Given problem:
Report every line of the rows below that contains the string "note", matching its case.

Task material:
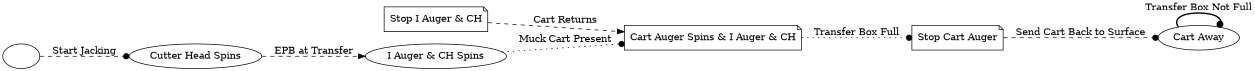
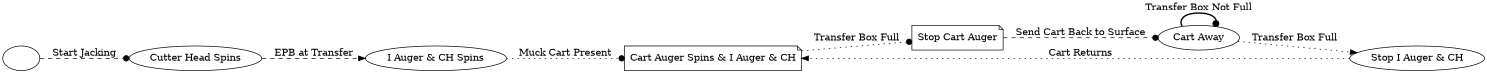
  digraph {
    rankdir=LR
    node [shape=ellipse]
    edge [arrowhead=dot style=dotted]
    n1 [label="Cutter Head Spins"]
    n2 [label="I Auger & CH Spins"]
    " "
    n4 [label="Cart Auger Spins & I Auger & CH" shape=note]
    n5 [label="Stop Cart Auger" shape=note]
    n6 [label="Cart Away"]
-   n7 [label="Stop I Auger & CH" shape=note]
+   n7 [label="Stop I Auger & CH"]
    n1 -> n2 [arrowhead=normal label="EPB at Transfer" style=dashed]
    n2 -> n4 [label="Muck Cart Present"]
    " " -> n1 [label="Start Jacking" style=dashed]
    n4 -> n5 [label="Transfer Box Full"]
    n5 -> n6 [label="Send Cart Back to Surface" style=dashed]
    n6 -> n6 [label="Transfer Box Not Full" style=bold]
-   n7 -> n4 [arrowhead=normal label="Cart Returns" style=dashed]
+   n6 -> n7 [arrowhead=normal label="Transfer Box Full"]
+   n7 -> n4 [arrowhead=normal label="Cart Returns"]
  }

Result for this exercise:
    n4 [label="Cart Auger Spins & I Auger & CH" shape=note]
    n5 [label="Stop Cart Auger" shape=note]
-   n7 [label="Stop I Auger & CH" shape=note]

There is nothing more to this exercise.